Die von den Prozessbevollmächtigten des Klägers zulässigerweise im eigenen Namen erhobene Beschwerde (§ 32 Abs. 2 Satz 1 RVG), die auf eine Heraufsetzung des vom Verwaltungsgericht  festgesetzten Streitwertes abzielt, ist unbegründet. Das Verwaltungsgericht hat den Streitwert zutreffend nach § 52 Abs. 2 GKG auf den Auffangwert (5.000,00 Euro) festgesetzt.

3

Gemäß § 52 Abs. 1 GKG ist der Streitwert, soweit nichts anderes bestimmt ist, nach der sich aus dem Antrag ergebenden Bedeutung der Sache nach Ermessen zu bestimmen. Bietet der Sach- und Streitstand für die Bestimmung des Streitwertes keine genügenden Anhaltspunkte, ist ein Streitwert von 5.000,00 Euro anzunehmen (§ 52 Abs. 2 GKG).

4

Gegenstand des Klageverfahrens war das Begehren des Klägers, das beklagte Land - unter Aufhebung des Bescheides vom 20. Februar 2015 in der Gestalt des Widerspruchsbescheides vom 19. Juni 2015 - zur erneuten Entscheidung über die Wiederholungsklausur des Klägers im Modul HS 1.2 zu verpflichten.
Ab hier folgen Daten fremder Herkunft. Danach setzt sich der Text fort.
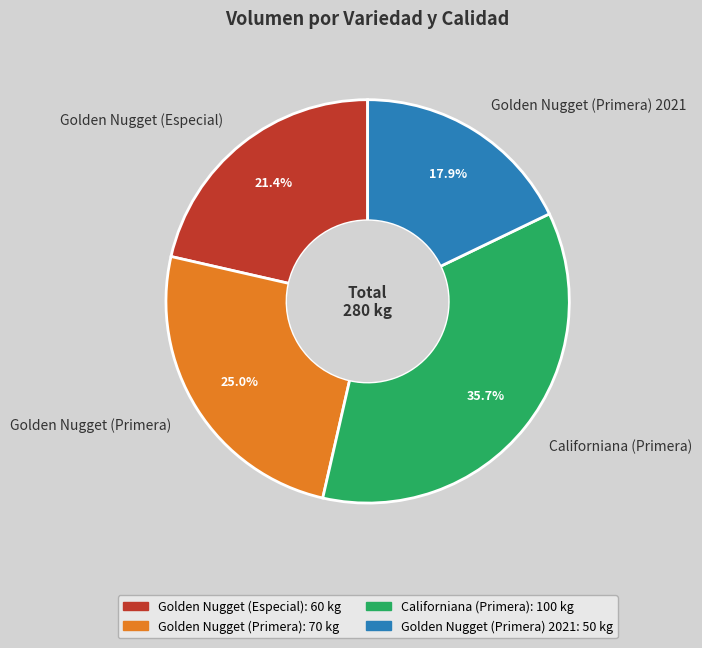

To the nearest percent, what is the average slice percentage?

25%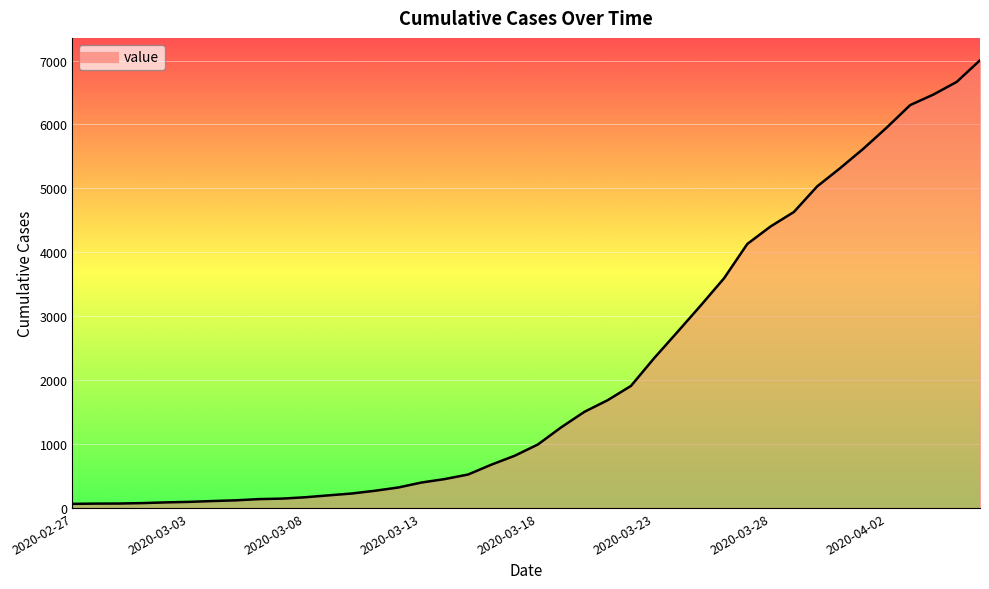

What is the average value?

2144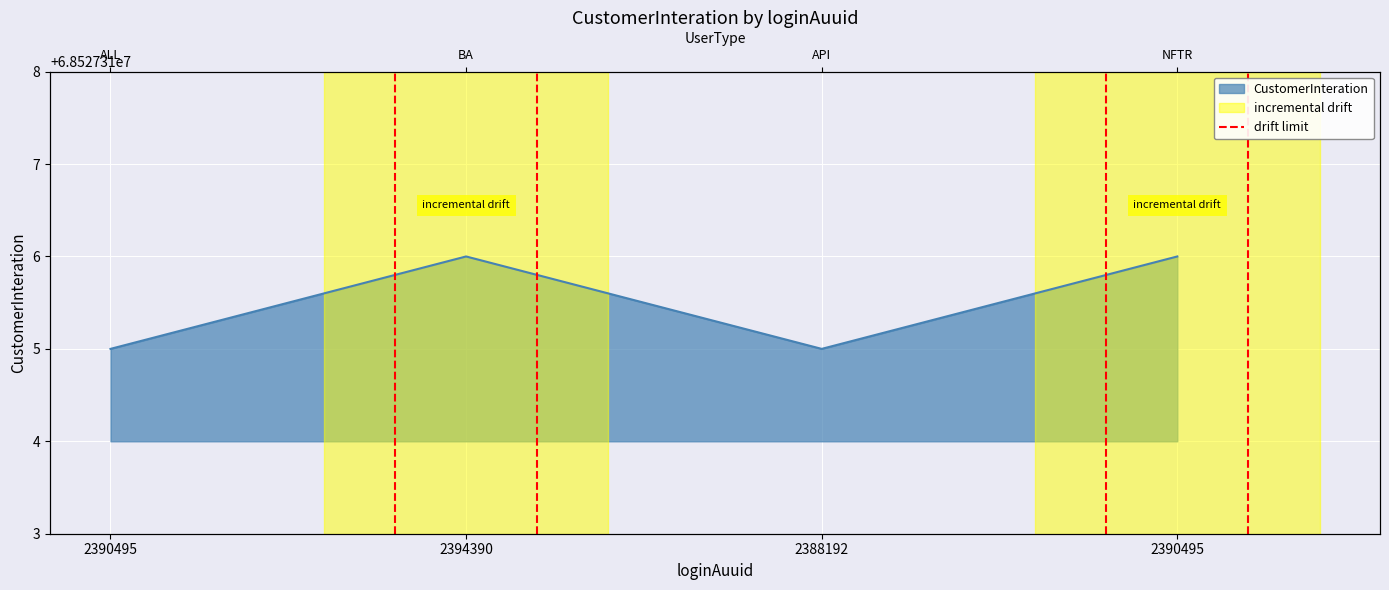

How many lines are shown in the chart?

1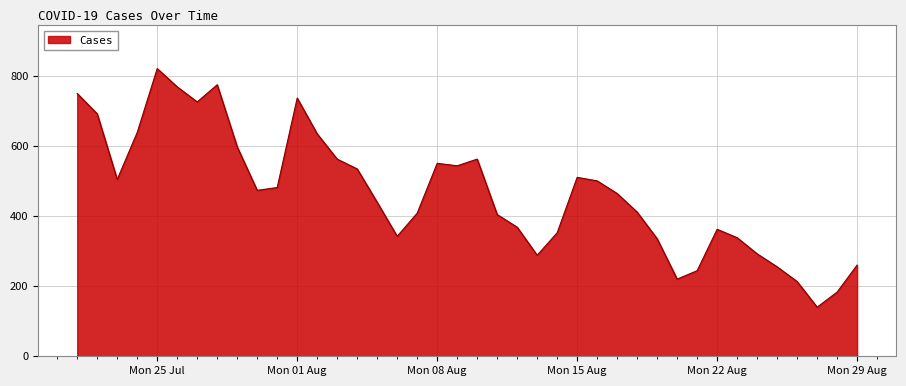

What is the difference between the maximum and minimum values?

680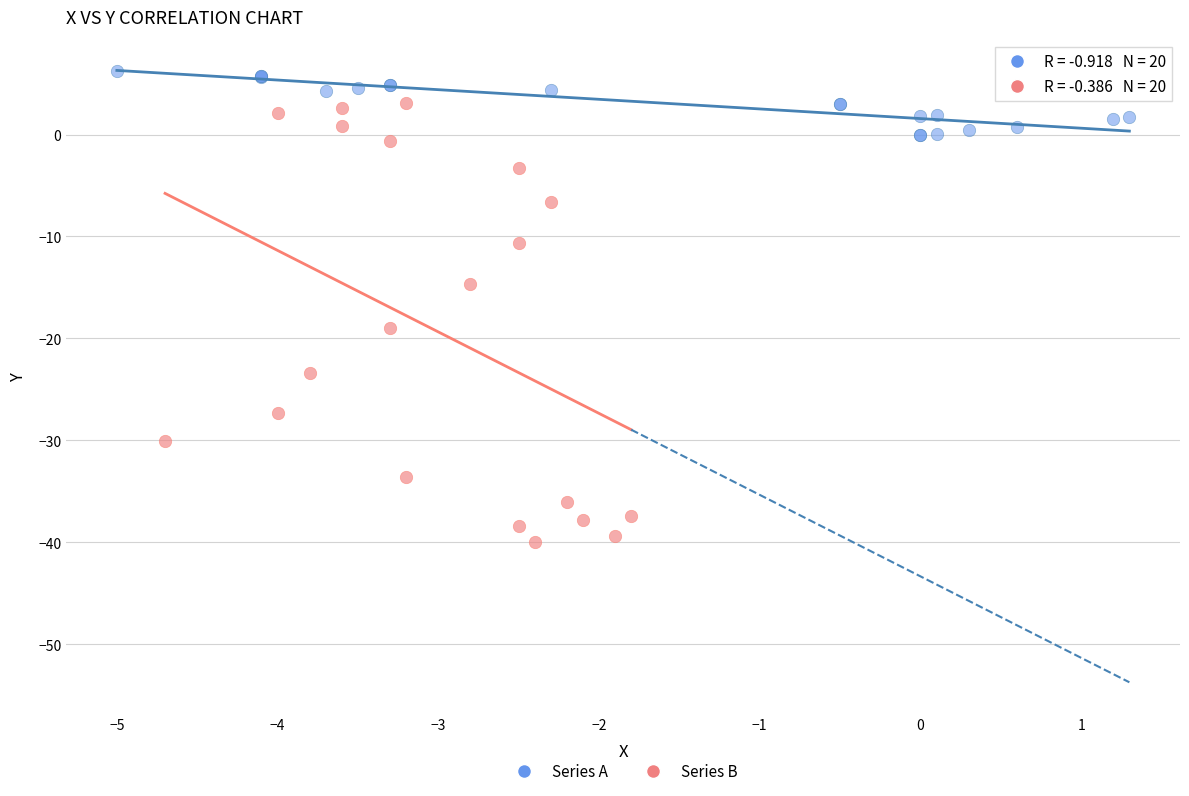

Which series has the widest spread of Y values?

Series B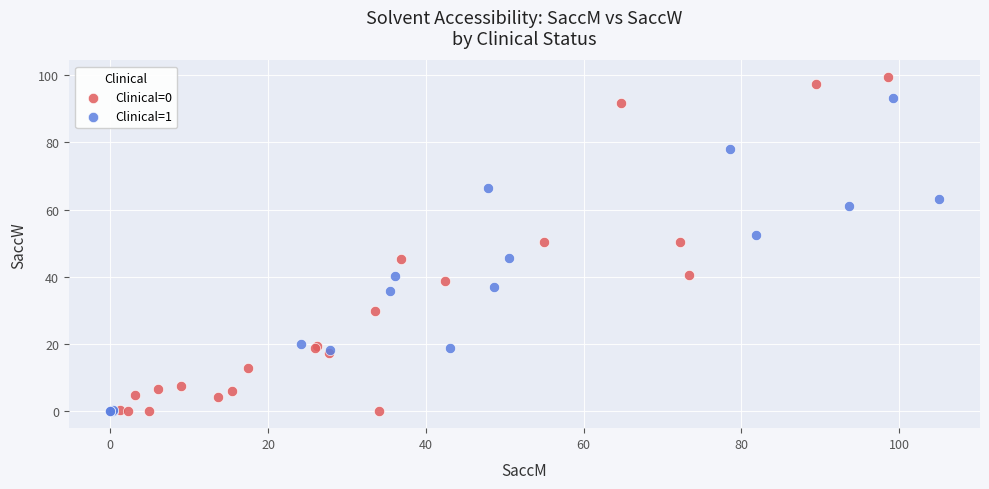

Which series reaches the maximum Y coordinate?

Clinical=0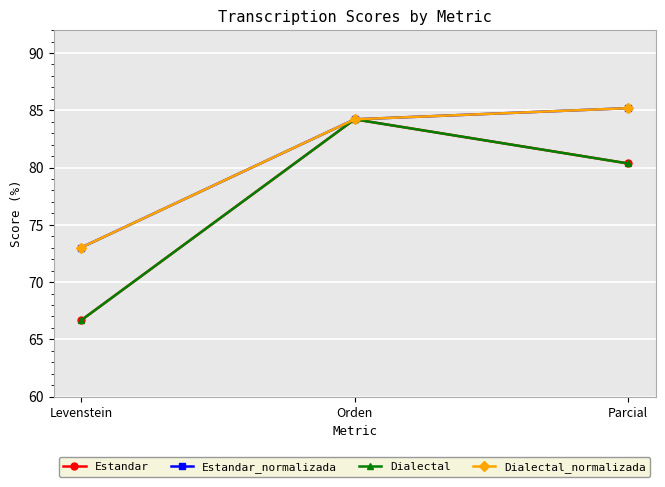

What is the difference between the maximum and minimum values in the Estandar_normalizada series?

12.2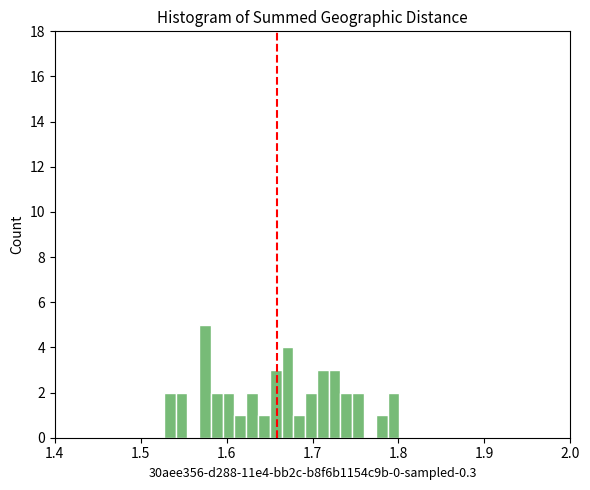

Around what value on the x-axis is the tallest bar? Give the approximate position of its centre, as read against the axis.

1.57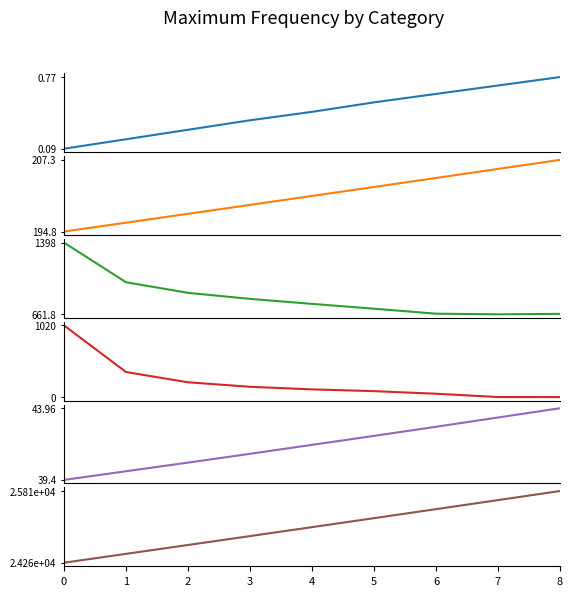

Reading left to right, transcribe all the data shown in this chart.

Autonomia Projetada [h]: 0.1	0.2	0.3	0.4	0.4	0.5	0.6	0.7	0.8
MTOW [kg]: 194.8	196.3	197.9	199.4	201.0	202.6	204.2	205.8	207.3
Combustivel [kg]: 1397.8	991.1	882.5	820.4	769.0	719.5	668.3	661.8	666.6
Abastecimentos: 1020.0	357.0	211.0	147.0	110.0	85.0	48.0	1.0	0.0
Massa gerador: 39.4	40.0	40.5	41.1	41.6	42.2	42.8	43.4	44.0
Potencia gerador [W]: 24256.2	24447.2	24639.0	24831.5	25024.8	25218.9	25413.9	25609.6	25806.1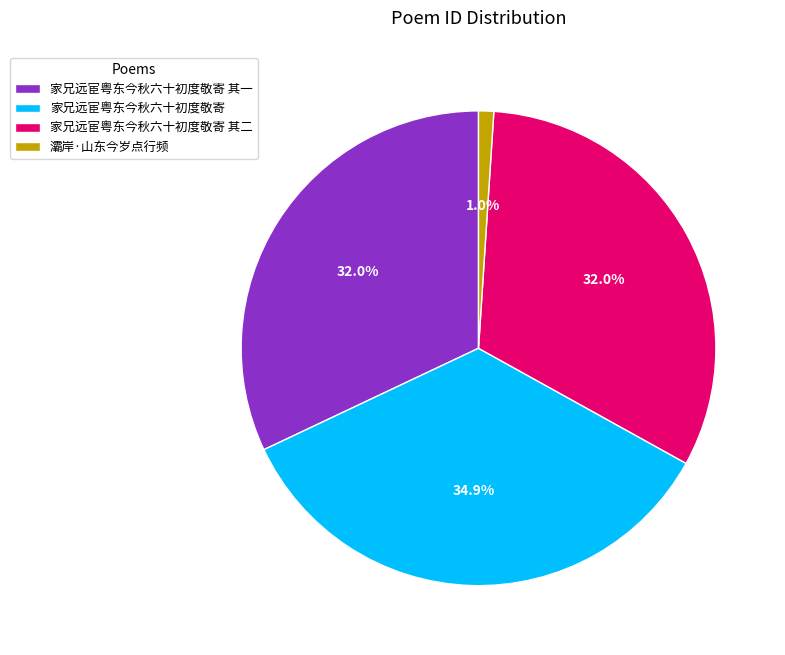

Does 灞岸·山东今岁点行频 represent more than half of the total?

No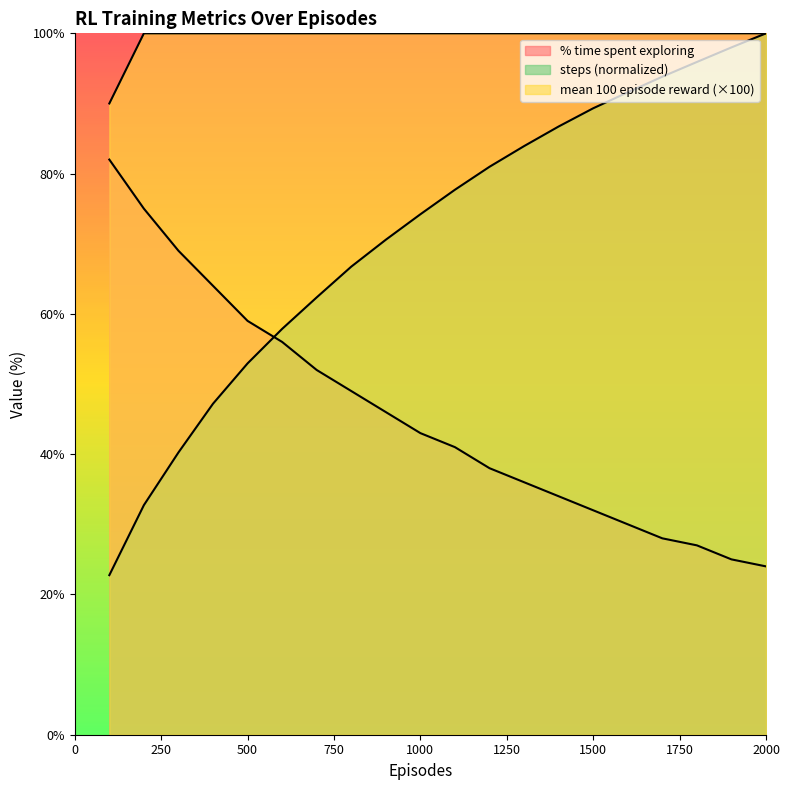

Which category has the highest value across all series?

200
Hinreichende Anhaltspunkte für den Wert des Streitgegenstandes lassen sich dem nicht entnehmen, so dass der Auffangwert anzunehmen ist. Dies entspricht der ständigen Rechtsprechung des beschließenden Senats in gegen das Nichtbestehen von Laufbahnprüfungen gerichteten Verfahren.

5

Vgl. Senatsbeschlüsse vom 6. August 2015 - 6 E 748/15 -, juris, vom 4. März 2015 - 6 E 149/15 -, juris, vom 15. August 2014 - 6 E 847/14 -, juris, und vom 10. Juni 2014 - 6 E 498/14 -, juris.

6

Der Umstand, dass die in Rede stehende Modulprüfung Teil einer „Bachelorprüfung“ ist, ändert nichts an ihrem Charakter als Laufbahnprüfung, für die der Streitwertkatalog für die Verwaltungsgerichtsbarkeit in Nr. 36.4 („sonstige Prüfung“) den Auffangwert vorsieht.

7

Vgl. Senatsbeschlüsse vom 6. August 2015 - 6 E 748/15 -, a.a.O., vom 4. März 2015 - 6 E 149/15 -, a.a.O., und vom 15. August 2014 - 6 E 847/14 -, a.a.O.

8

Es handelt sich schließlich nicht um eine (unmittelbar) berufseröffnende Prüfung i.S. der Nr. 36.2 bzw. der Nr. 36.3 des Streitwertkatalogs für die Verwaltungsgerichtsbarkeit, die gegebenenfalls die Festsetzung eines höheren Streitwertes rechtfertigen könnte.

9

Vgl. Senatsbeschlüsse vom 4. März 2015 - 6 E 149/15 -, a.a.O., und vom 10. Juni 2014 - 6 E 498/14 -, a.a.O.

10

Das Verfahren ist gerichtsgebührenfrei; Kosten werden nicht erstattet (§ 68 Abs. 3 GKG).

11

Dieser Beschluss ist unanfechtbar (§§ 68 Abs. 1 Satz 5, 66 Abs. 3 Satz 3 GKG).